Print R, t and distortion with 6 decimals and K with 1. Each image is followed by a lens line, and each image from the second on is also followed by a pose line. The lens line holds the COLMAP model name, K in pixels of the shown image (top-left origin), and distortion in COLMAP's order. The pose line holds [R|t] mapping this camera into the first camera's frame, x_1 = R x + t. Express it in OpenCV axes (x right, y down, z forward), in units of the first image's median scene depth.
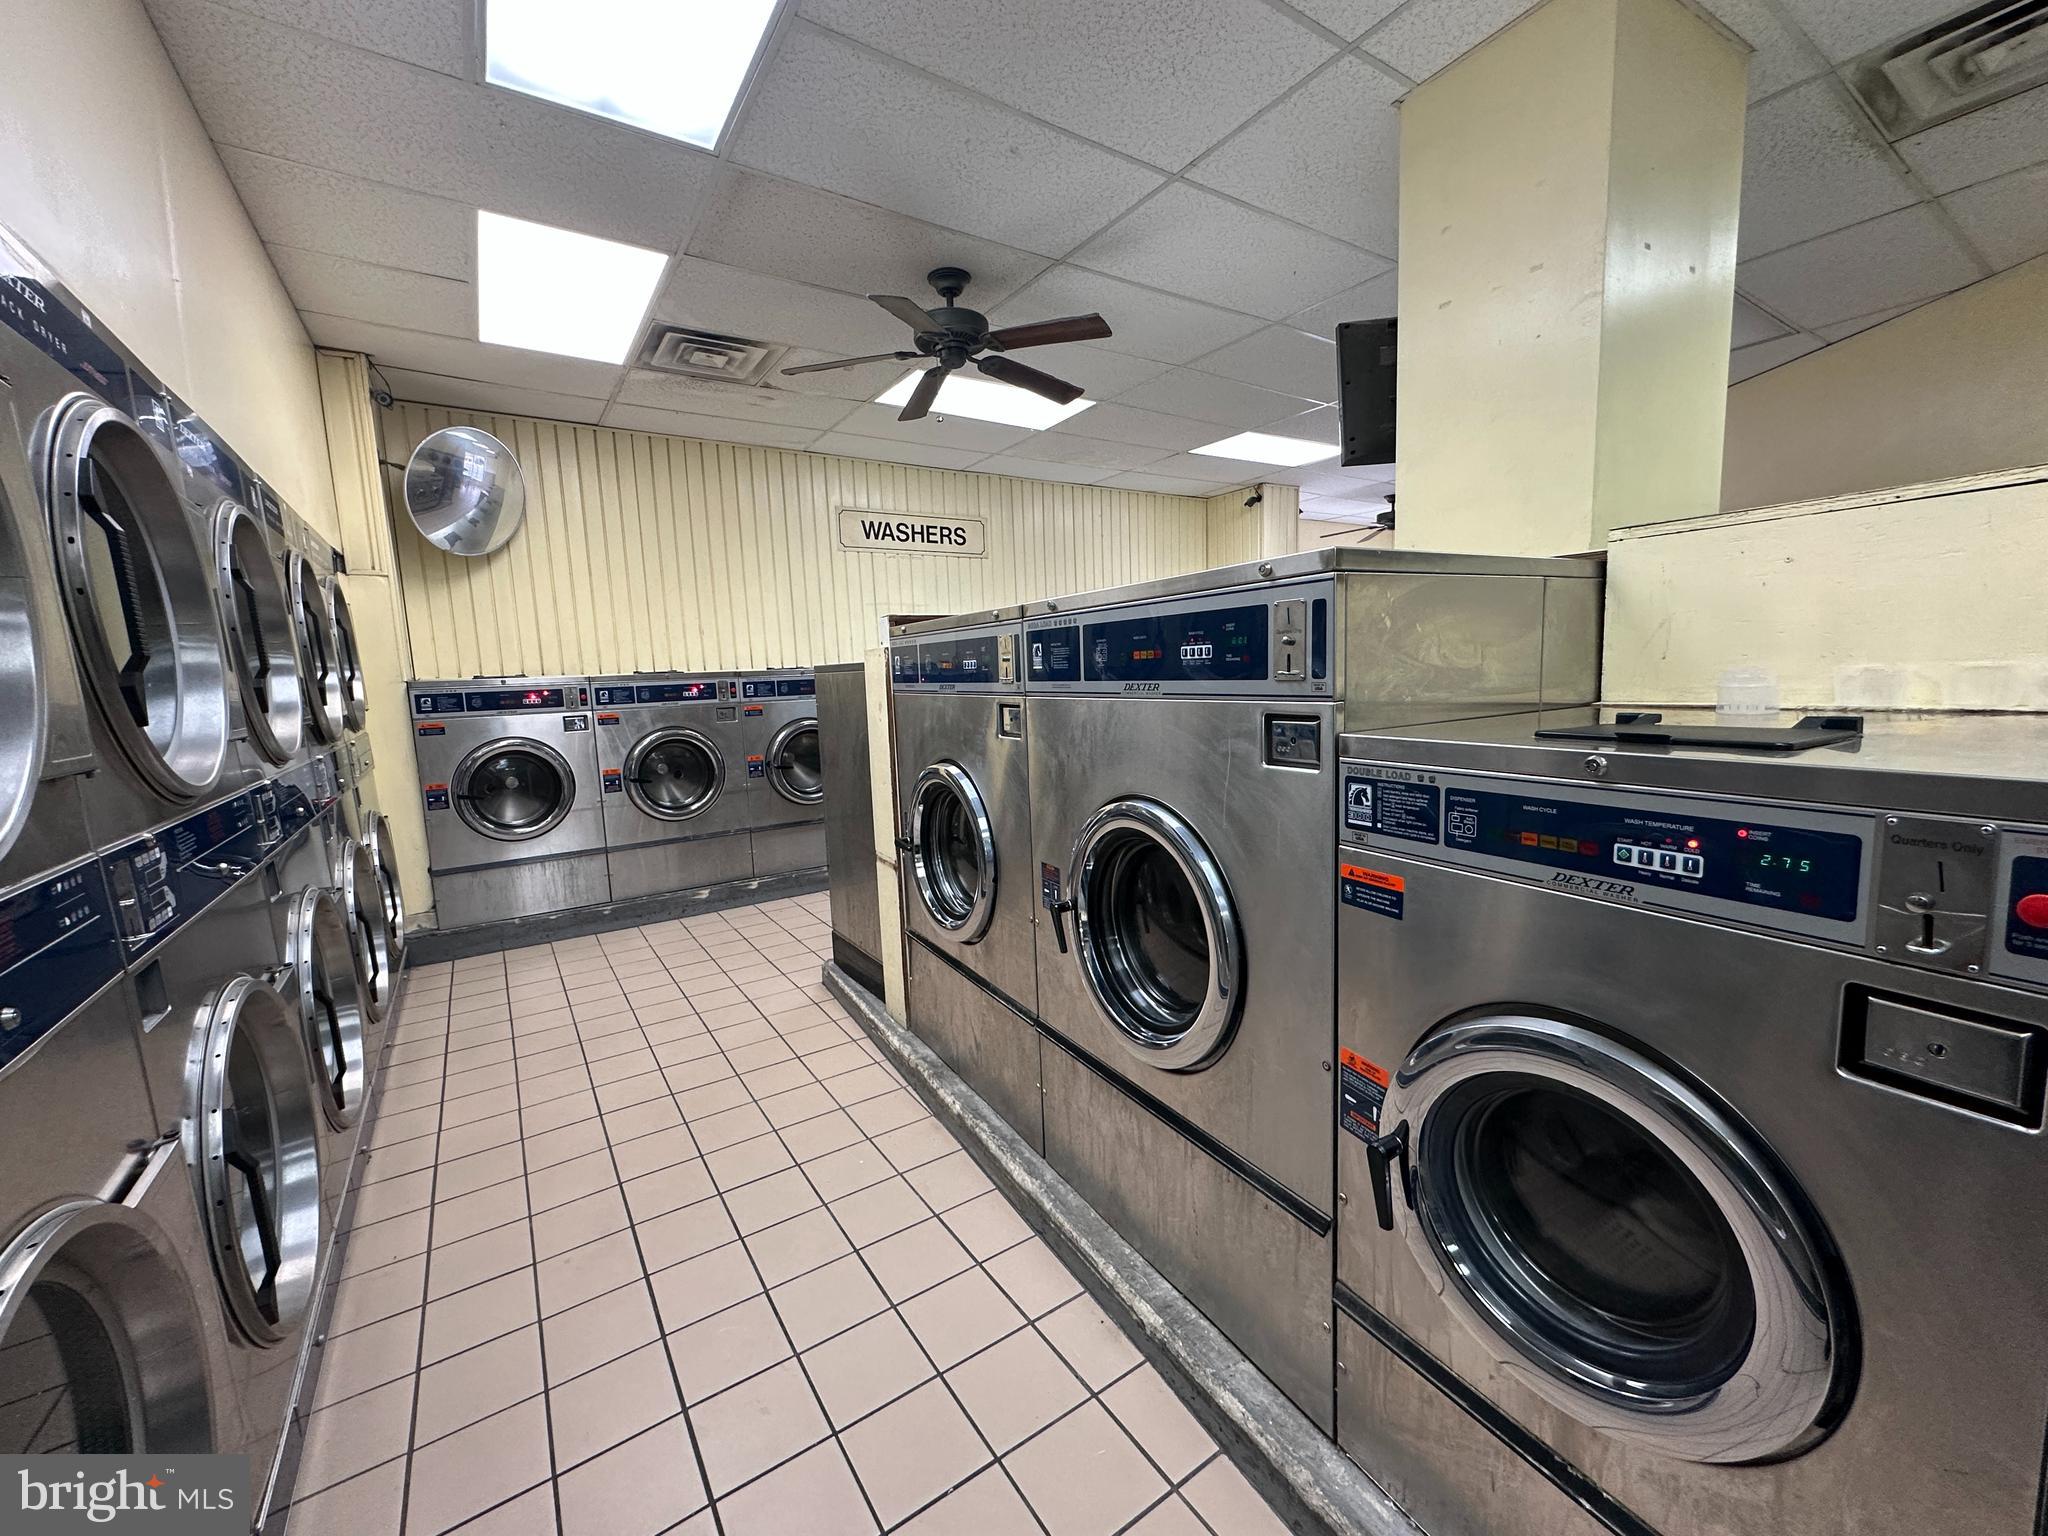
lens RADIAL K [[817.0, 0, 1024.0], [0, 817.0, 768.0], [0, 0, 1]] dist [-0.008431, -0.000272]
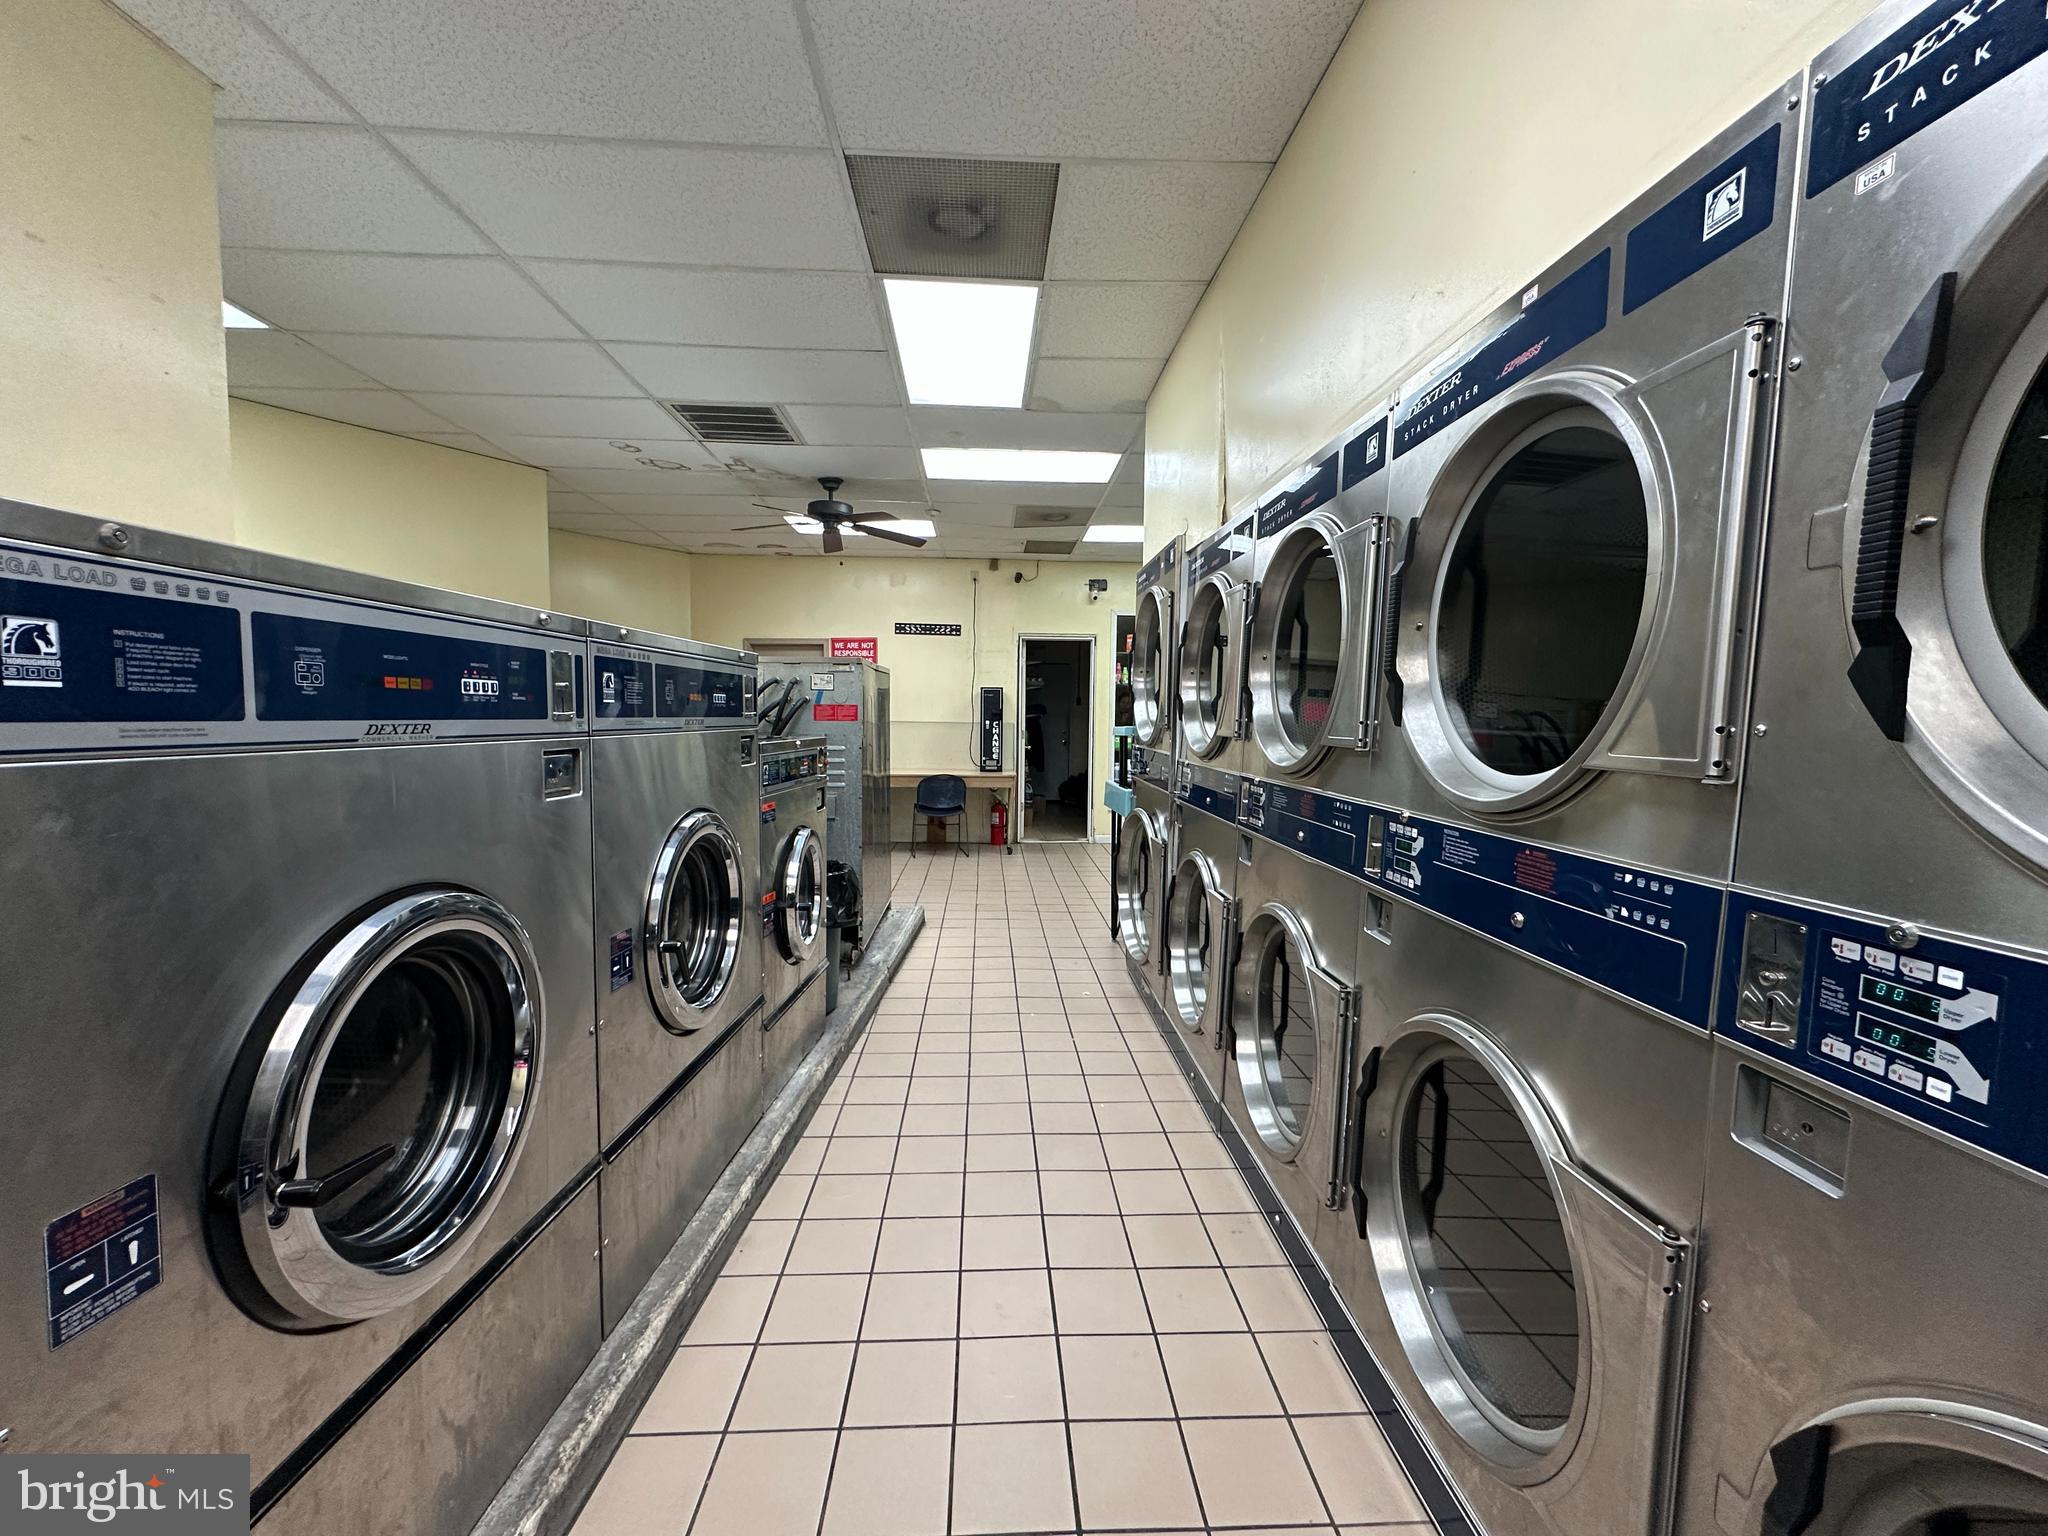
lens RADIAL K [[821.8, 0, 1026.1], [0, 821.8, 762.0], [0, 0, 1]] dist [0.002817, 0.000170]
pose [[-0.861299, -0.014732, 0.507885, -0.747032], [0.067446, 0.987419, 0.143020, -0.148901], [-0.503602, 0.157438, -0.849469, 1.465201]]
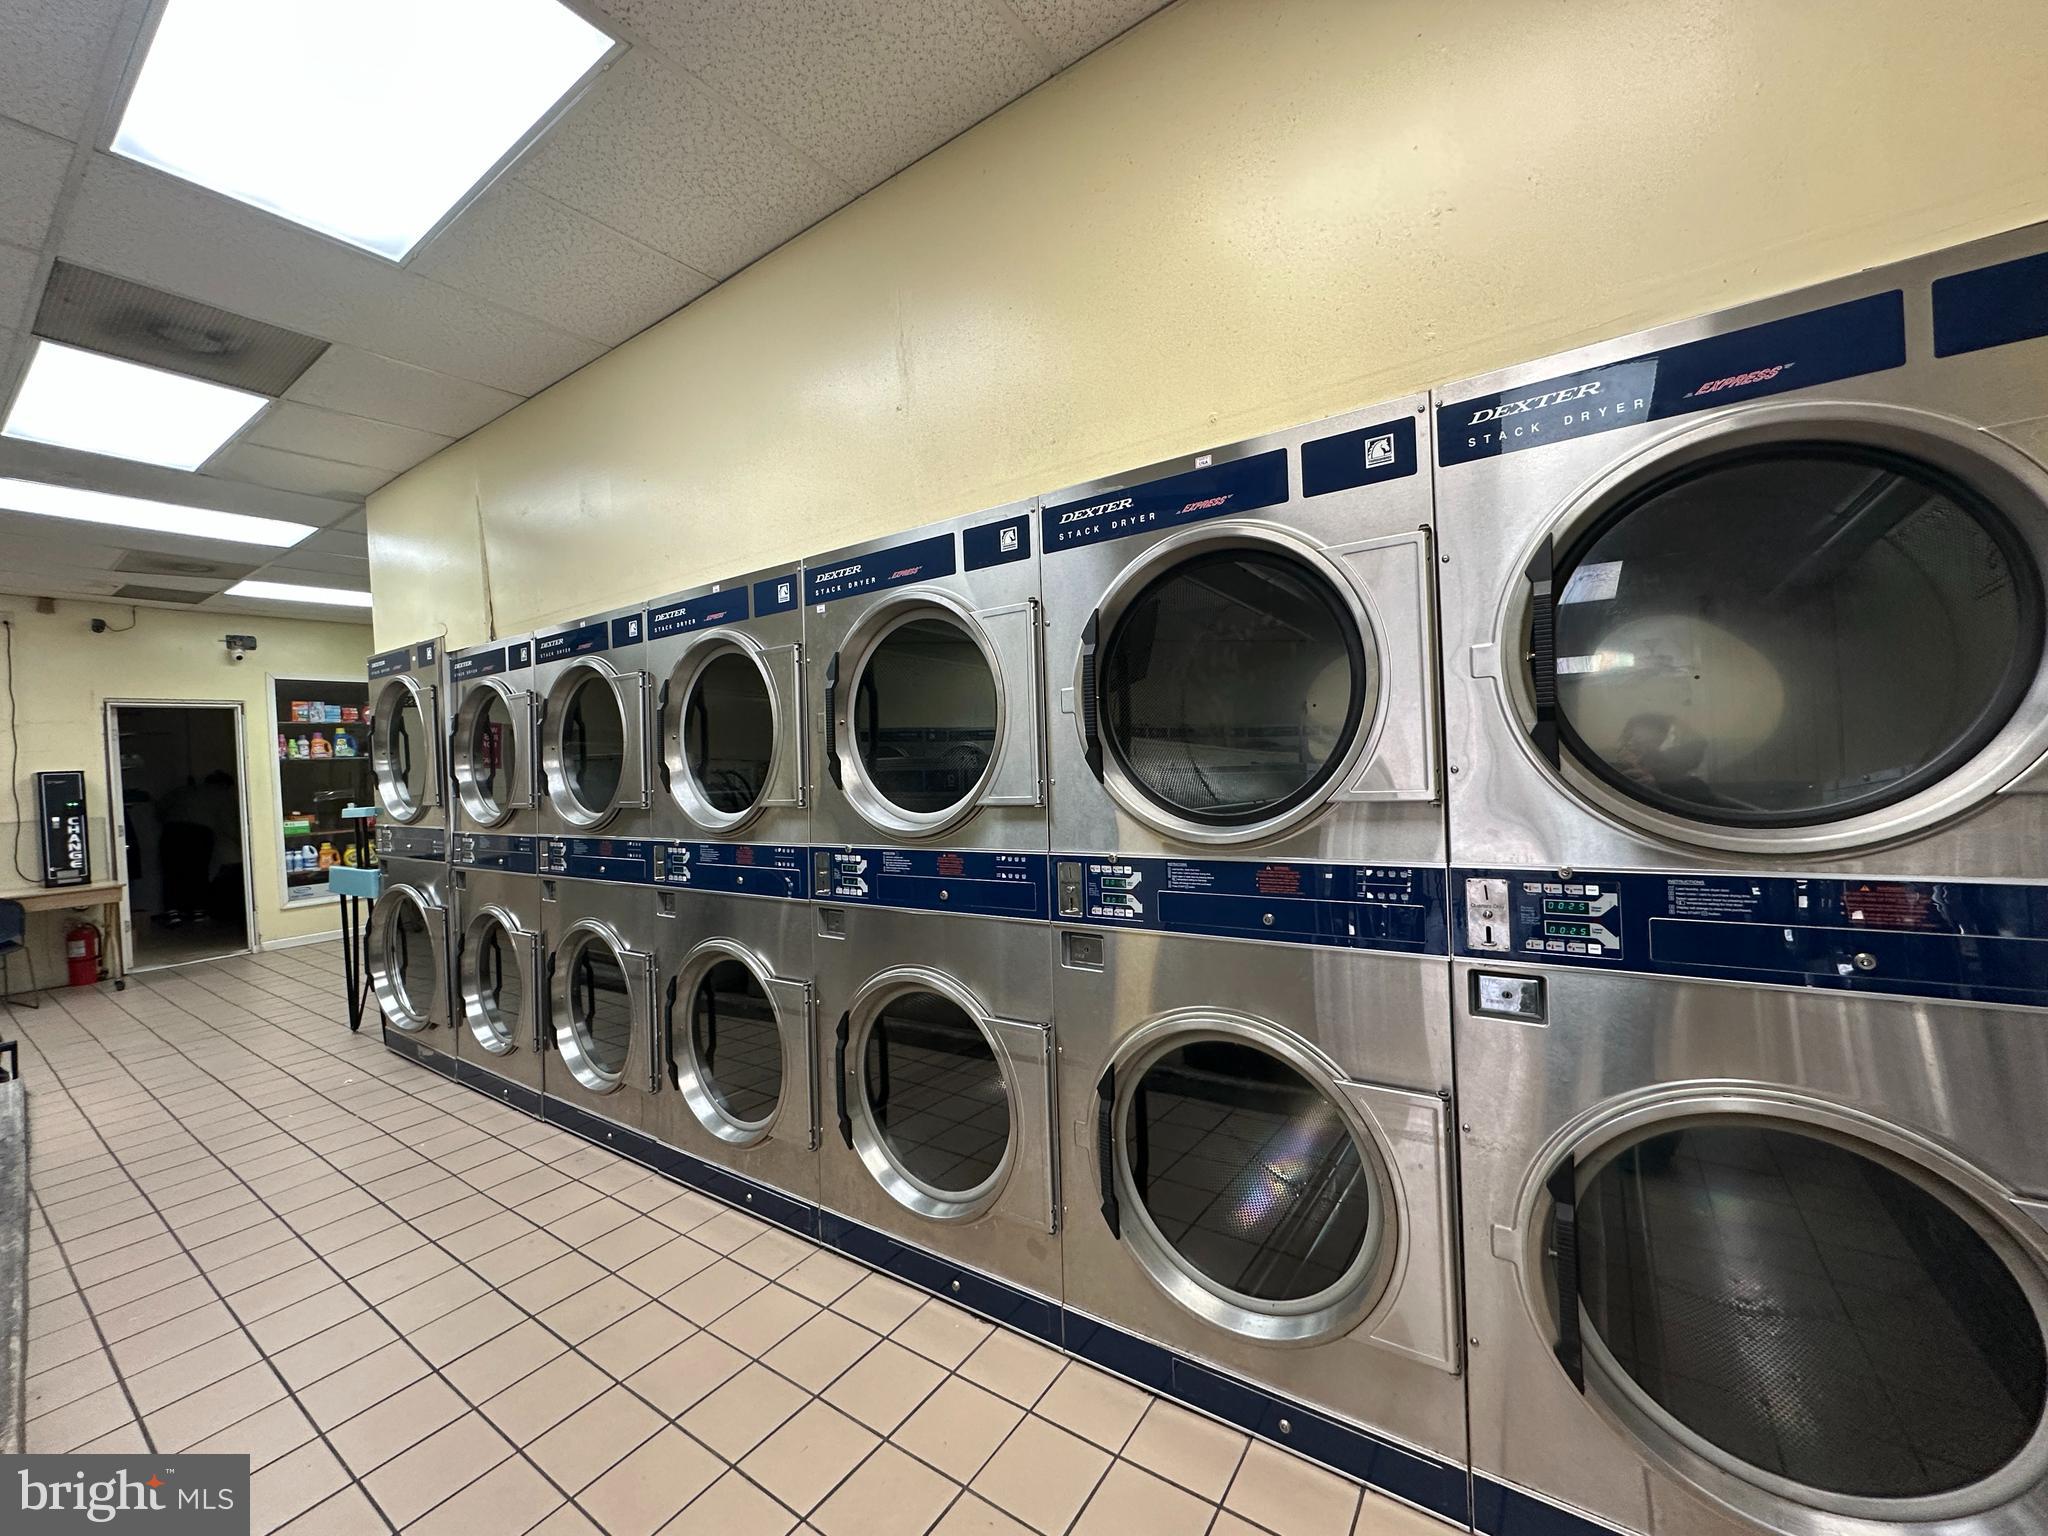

======

→ **ASSIGNED TASK**
Wherever an image sits in the data, omit it; everything else must be copied exactly.

→ **WRITTEN RESPONSE**
Print R, t and distortion with 6 decimals and K with 1. Each image is followed by a lens line, and each image from the second on is also followed by a pose line. The lens line holds the COLMAP model name, K in pixels of the shown image (top-left origin), and distortion in COLMAP's order. The pose line holds [R|t] mapping this camera into the first camera's frame, x_1 = R x + t. Express it in OpenCV axes (x right, y down, z forward), in units of the first image's median scene depth.
lens RADIAL K [[817.0, 0, 1024.0], [0, 817.0, 768.0], [0, 0, 1]] dist [-0.008431, -0.000272]
lens RADIAL K [[821.8, 0, 1026.1], [0, 821.8, 762.0], [0, 0, 1]] dist [0.002817, 0.000170]
pose [[-0.861299, -0.014732, 0.507885, -0.747032], [0.067446, 0.987419, 0.143020, -0.148901], [-0.503602, 0.157438, -0.849469, 1.465201]]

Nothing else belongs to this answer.